Tuesday, February 21, 2012

Beet Muffins

So the Quad has almost 10,000 views on our video, Guy Problems! Yesssss!!! Quad takeover the world is happening!!!! 


In the meantime, I had a bunch of leftover beets this week and no idea what to do with them. (Nice segue, no? JK). And I'm realizing that if you have a fruit or veg that you have no idea what to do with you should make something utterly familiar with it. Hence why there are so many muffin/quiche/pasta recipes on here. What's Swiss Chard? I don't know, but let's cover it and cream cheese and it eat it! (Swiss Chard Lasanga)


Any way, I knew Beet Muffins were the way to go. They are bright red, moist like all good baked goods should be, and healthy for you! Hurray! 


Whole Wheat Blueberry Beet Muffins
from allrecipes.com

  • Ingredients: 
  • -2 1/2 cups whole wheat flour
  • -1 1/2 cups rolled oats
  • -1 tablespoon baking powder
  • -2 1/2 teaspoons baking soda
  • -2 teaspoons ground cinnamon
  • -1 teaspoon salt
  • - 1 cup canola oil
  • -2 cups applesauce
  • -1 cup white sugar
  • -2 eggs
  • -1/2 cup water
  • -1 cup fresh blueberries
  • -1 cup shredded peeled beets

Directions

  1. Preheat oven to 350 degrees F (175 degrees C). Grease 24 muffin cups.
  2. Mix the whole wheat flour, rolled oats, baking powder, baking soda, cinnamon, and salt in a large bowl. In a separate bowl, mix the canola oil, applesauce, sugar, eggs, and water. Pour the applesauce mixture into the dry ingredients, and stir to combine. Gently fold in the blueberries and shredded beats.
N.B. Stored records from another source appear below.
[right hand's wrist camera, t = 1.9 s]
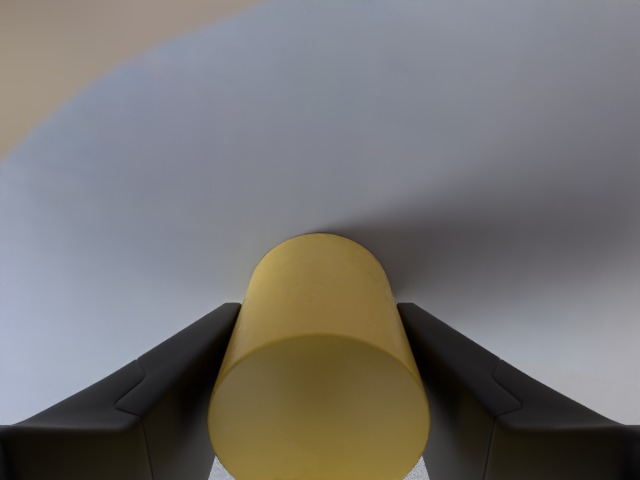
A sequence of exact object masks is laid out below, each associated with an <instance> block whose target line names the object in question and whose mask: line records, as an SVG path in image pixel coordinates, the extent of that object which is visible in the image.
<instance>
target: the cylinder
mask: <svg viewBox="0 0 640 480" xmlns="http://www.w3.org/2000/svg"><path fill="white" fill-rule="evenodd" d="M430 427H431V412H430V406H429V401H428V398H427V395H426V392H425V389H424V386H423V383H422V380H421V377H420V374H419V371H418V368H417V365H416V362H415V359H414V356H413V354H412V351H411V348H410V345H409V342H408V339H407V336H406V333H405V330H404V327H403V324H402V321H401V318H400V315H399V312H398V309H397V306H396V303H395V300H394V297H393V294H392V291H391V288H390V285H389V282H388V279H387V276H386V274H385V272H384V270H383V268H382V266H381V265H380V263H379V262H378V260H377V259H376V258H375V257H374V256H373V255H372V254H371V253H370V252H369V251H368V250H367V249H365V248H364V247H363V246H361V245H359V244H358V243H356V242H354V241H352V240H350V239H347V238H345V237H341V236H338V235H332V234H324V233H315V234H306V235H301V236H297V237H294V238H291V239H288V240H286V241H284V242H282V243H280V244H279V245H277V246H276V247H274V248H273V249H272V250H271V251H269V252H268V253H267V254H266V255H265V256H264V257H263V259H262V260H261V261H260V262H259V264H258V265H257V267H256V268H255V270H254V273H253V275H252V277H251V280H250V283H249V286H248V289H247V292H246V295H245V298H244V301H243V303H242V306H241V309H240V312H239V315H238V318H237V321H236V324H235V327H234V330H233V333H232V336H231V338H230V341H229V344H228V347H227V350H226V353H225V356H224V359H223V362H222V365H221V368H220V370H219V373H218V376H217V379H216V382H215V385H214V388H213V391H212V394H211V397H210V401H209V404H208V411H207V430H208V434H209V438H210V442H211V445H212V447H213V450H214V452H215V454H216V456H217V458H218V459H219V461H220V463H221V464H222V465H223V467H224V468H225V469H226V470H227V472H228V473H229V474H230V475H231V476H232V477H234V478H235V479H236V480H402V479H403V478H405V476H406V475H407V474H408V473H409V472H410V471H411V470H412V469H413V468H414V466H415V465H416V464H417V462H418V461H419V459H420V457H421V456H422V454H423V452H424V450H425V447H426V444H427V441H428V438H429V433H430Z"/></svg>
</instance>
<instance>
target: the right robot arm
mask: <svg viewBox="0 0 640 480" xmlns="http://www.w3.org/2000/svg"><path fill="white" fill-rule="evenodd" d="M241 306H242V305H241V304H240V303H225V304H223V305H221V306H220V307H218V308H217V309H215V310H213V311H212V312H210V313H209V314H207V315H205V316H204V317H202V318H201V319H199V320H198V321H196V322H194V323H193V324H191V325H190V326H188V327H186V328H185V329H183V330H182V331H180V332H178V333H177V334H175V335H174V336H172V337H170V338H169V339H167V340H166V341H164V342H162V343H161V344H159V345H158V346H156V347H154V348H153V349H151V350H150V351H148V352H146V353H145V354H143V355H142V356H140V357H139V358H137V360H134V361H132V362H130V363H129V364H127V365H126V366H124V367H122V368H121V369H119V370H117V371H116V372H114V373H112V374H111V375H109V376H107V377H106V378H104V379H102V380H100V381H98V382H97V383H95V384H93V385H91V386H89V387H87V388H86V389H84V390H82V391H80V392H78V393H76V394H74V395H72V396H70V397H69V398H67V399H65V400H63V401H61V402H59V403H57V404H55V405H53V406H51V407H50V408H48V409H46V410H44V411H42V412H40V413H38V414H36V415H34V416H32V417H30V418H28V419H26V420H24V421H21V422H19V423H16V424H13V425H0V480H208V478H209V475H210V471H211V468H212V465H213V462H214V458H215V455H216V454H215V452H214V450H213V447H212V445H211V442H210V438H209V434H208V430H207V411H208V404H209V401H210V397H211V394H212V391H213V388H214V385H215V382H216V379H217V376H218V373H219V370H220V368H221V365H222V362H223V359H224V356H225V353H226V350H227V347H228V344H229V341H230V338H231V336H232V333H233V330H234V327H235V324H236V321H237V318H238V315H239V312H240V309H241ZM396 306H397V309H398V312H399V315H400V318H401V321H402V324H403V327H404V330H405V333H406V336H407V339H408V342H409V345H410V348H411V351H412V354H413V356H414V359H415V362H416V365H417V368H418V371H419V374H420V377H421V380H422V383H423V386H424V389H425V392H426V395H427V398H428V401H429V406H430V412H431V427H430V433H429V438H428V441H427V444H426V447H425V450H424V452H423V454H422V456H423V459H424V462H425V466H426V469H427V472H428V476H429V479H430V480H640V425H624V424H621V423H618V422H615V421H613V420H610V419H608V418H606V417H604V416H602V415H600V414H598V413H597V412H595V411H593V410H591V409H589V408H587V407H585V406H583V405H582V404H580V403H578V402H576V401H574V400H572V399H570V398H568V397H566V396H565V395H563V394H561V393H559V392H557V391H555V390H553V389H551V388H550V387H548V386H546V385H544V384H542V383H541V382H539V381H537V380H535V379H533V378H531V377H530V376H528V375H526V374H525V373H523V372H521V371H520V370H518V369H517V368H515V367H513V366H512V365H510V364H509V363H507V362H505V361H504V360H500V358H499V357H497V356H496V355H494V354H493V353H491V352H489V351H488V350H486V349H485V348H483V347H482V346H480V345H478V344H477V343H475V342H474V341H472V340H470V339H469V338H467V337H466V336H464V335H463V334H461V333H459V332H458V331H456V330H455V329H453V328H452V327H450V326H448V325H447V324H445V323H444V322H442V321H440V320H439V319H437V318H436V317H434V316H433V315H431V314H429V313H428V312H426V311H425V310H423V309H421V308H420V307H418V306H417V305H415V304H414V303H398V304H397V305H396Z"/></svg>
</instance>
Spoon the batter into the prepared muffin cups.
  3. Bake in the preheated oven until browned and a toothpick inserted into the center of a muffin comes out clean, 25 to 30 minutes.

Notes:
-Grating beets looks like you've killed someone. It's funny and I wanted to say so.
- I picked this recipe for the oats, cos I have some in the cupboard, and then I forgot about them! Boo! But next time I'll remember! These could have used the texture.
- Of course, next time I'll be using nibs. 

Enjoy! 

Saturday, February 18, 2012

CSA Pizza

I'm sitting at work, during my lunch break, eating something utterly delicious. And yet all I can think about is the pizza I made last week when the weather was nice (ps- it's back to it's regular rainy, doom-and-gloom. Along with the rain has come my allergies and post-nasal drip.)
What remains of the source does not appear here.